A Congregação das Filhas de São Camilo é uma das congregações femininas pertencentes à "grande família camiliana" - como elas mesmas a chamam - e foi fundada em 1582 pelo Beato Luigi Tezza e por Santa Giuseppina Vannini, quando a Ordem dos Ministros dos Doentes sentiu a necessidade carismática de ver o espírito de São Camilo encarnado em mulheres que pudessem oferecer um autêntico afeto maternal aos que sofrem. Atualmente, as Filhas de S. Camilo trabalham em hospitais, clínicas, lares, institutos psico-geriátricos, centros de reabilitação, no cuidado ao domicílio e em escolas para enfermeiros profissionais.  

A Congregação está presente em quatro continentes: Europa (Itália, Alemanha, Polónia, Portugal, Espanha, Hungria e Geórgia); América Latina (Argentina, Brasil, Colômbia, Peru, Chile e México); Ásia: Índia, Filipinas e Sri Lanka; e em África (Burkina Faso, Benim e Costa do Marfim).

Beato Luís Tezza e Santa Josefina Vannini

O Beato Luigi Tezza nasceu em Conegliano a 1 de novembro de 1841. Aos 15 anos entrou como postulante entre os Ministros dos Doentes, tornando-se sacerdote em 1864, quando tinha apenas 23 anos. O P. Tezza exerceu o seu apostolado em Itália e foi missionário em França e em Lima (Peru), onde faleceu a 26 de setembro de 1923.

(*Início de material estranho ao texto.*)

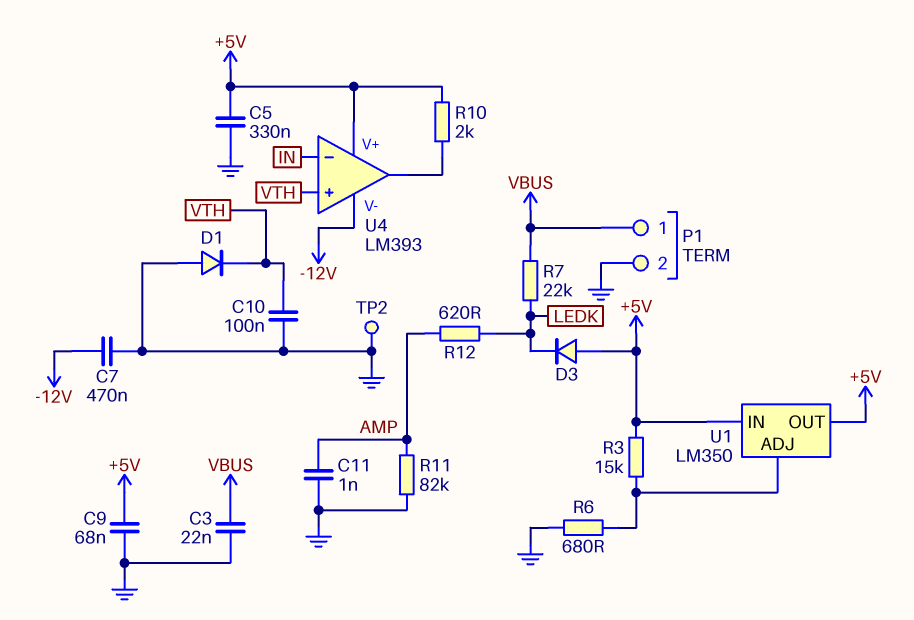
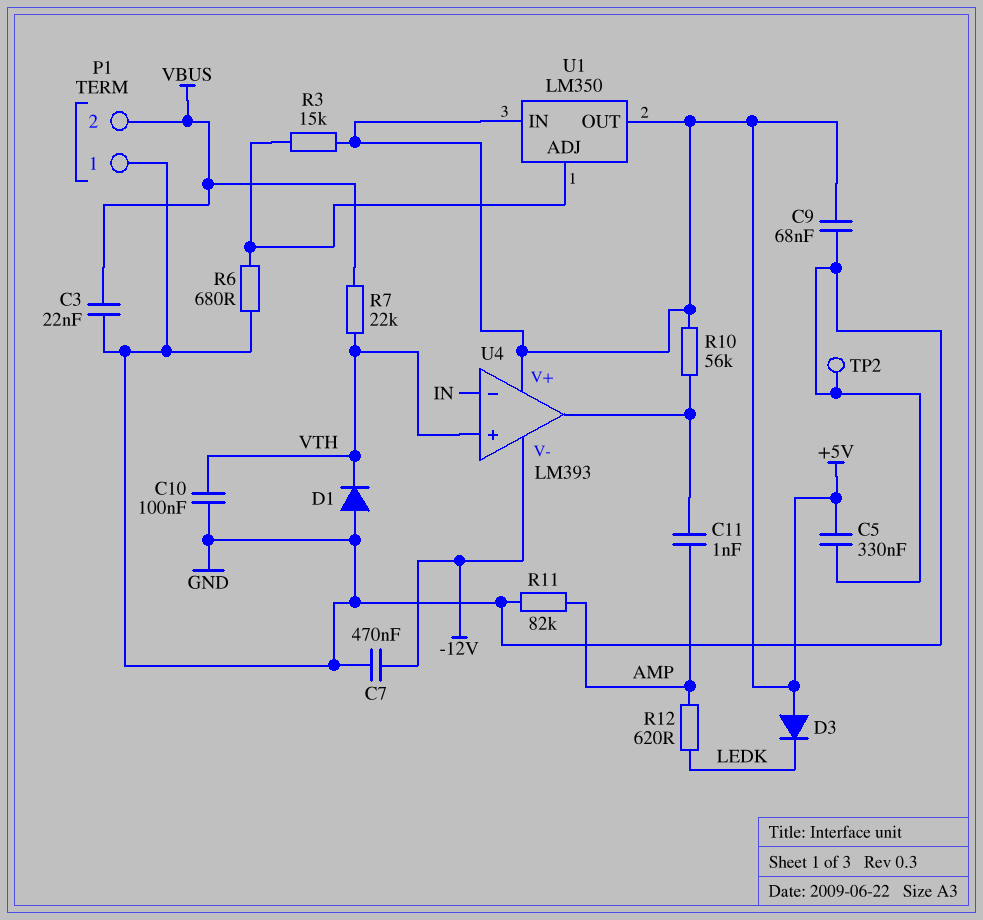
C11: 1nF (AMP, GND) -> 1nF (AMP, U4/out)
P1 pin 1: VBUS -> GND
P1 pin 2: GND -> VBUS
R7: 22k (LEDK, VBUS) -> 22k (VBUS, VTH)
R10: 2k (+5V, U4/out) -> 56k (+5V, U4/out)

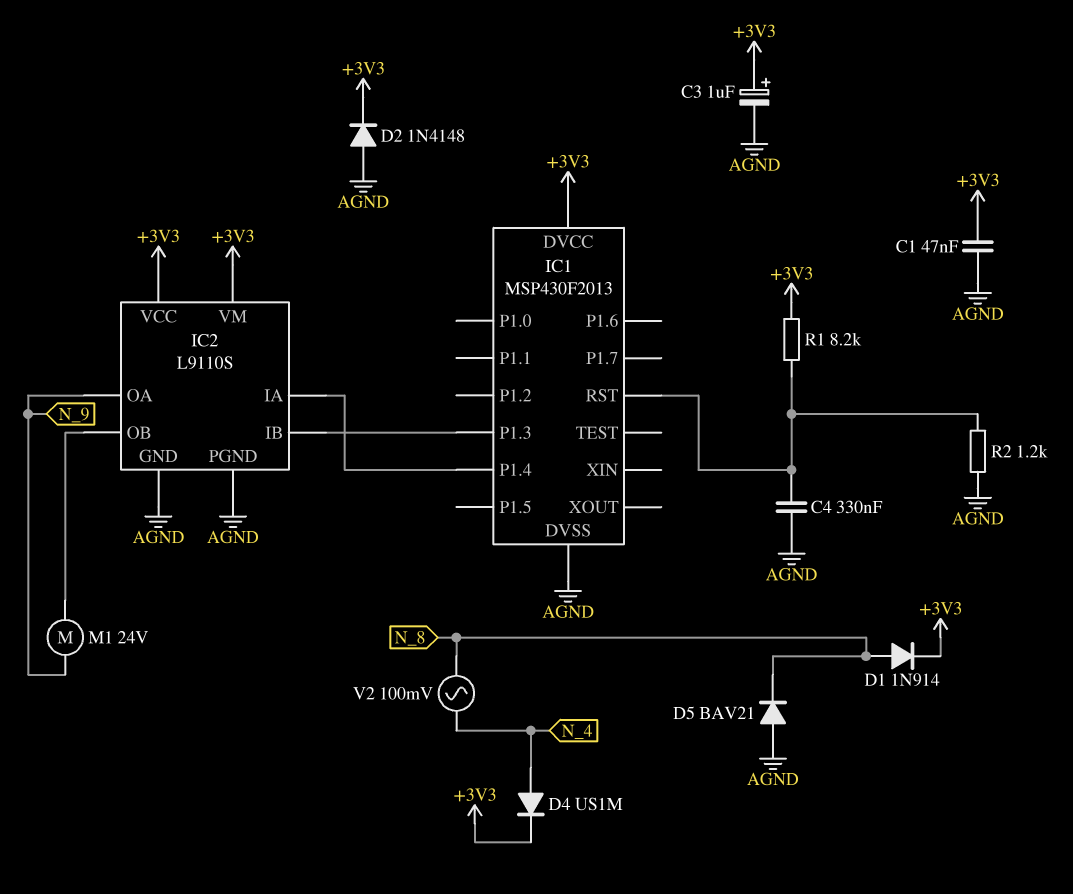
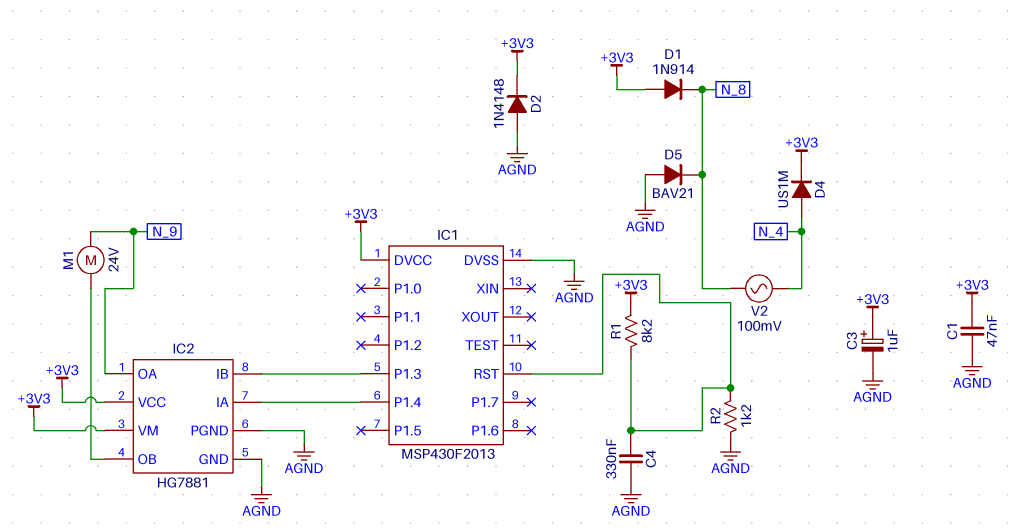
D1: diode 1N914 (A N_8, K +3V3) -> diode 1N914 (A +3V3, K N_8)
IC2: L9110S -> HG7881

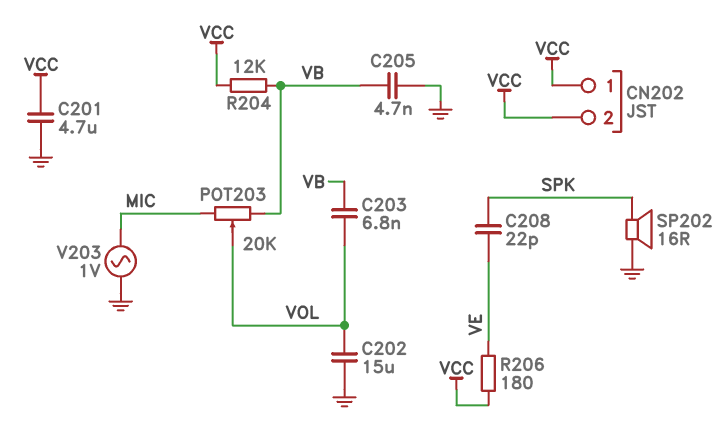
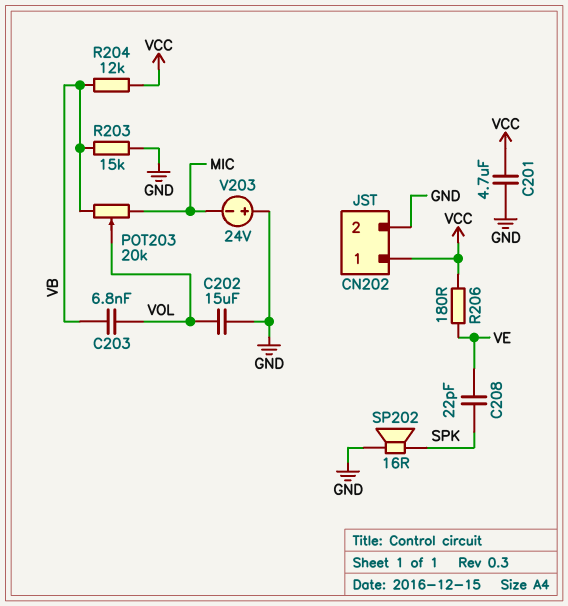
C205: 4.7nF (GND, VB) -> none
CN202 pin 2: VCC -> GND
R203: none -> 15k (GND, VB)
V203: AC 1V (GND, MIC) -> 24V (plus GND, minus MIC)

Santa Josefina Vannini nasceu em Roma a 7 de julho de 1859. Com a tenra idade de 7 anos, órfã de pai e mãe, foi confiada ao orfanato Torlonia, em Roma, dirigido pelas Filhas da Caridade. O contacto com as freiras fez amadurecer na jovem uma vocação religiosa que a levou a pedir para se tornar uma delas. Após um período de discernimento, deixou o Instituto, mas um encontro providencial com o Padre Tezza ajudou-a a conhecer a vontade de Deus na fundação de uma nova congregação religiosa: as Filhas de São Camilo.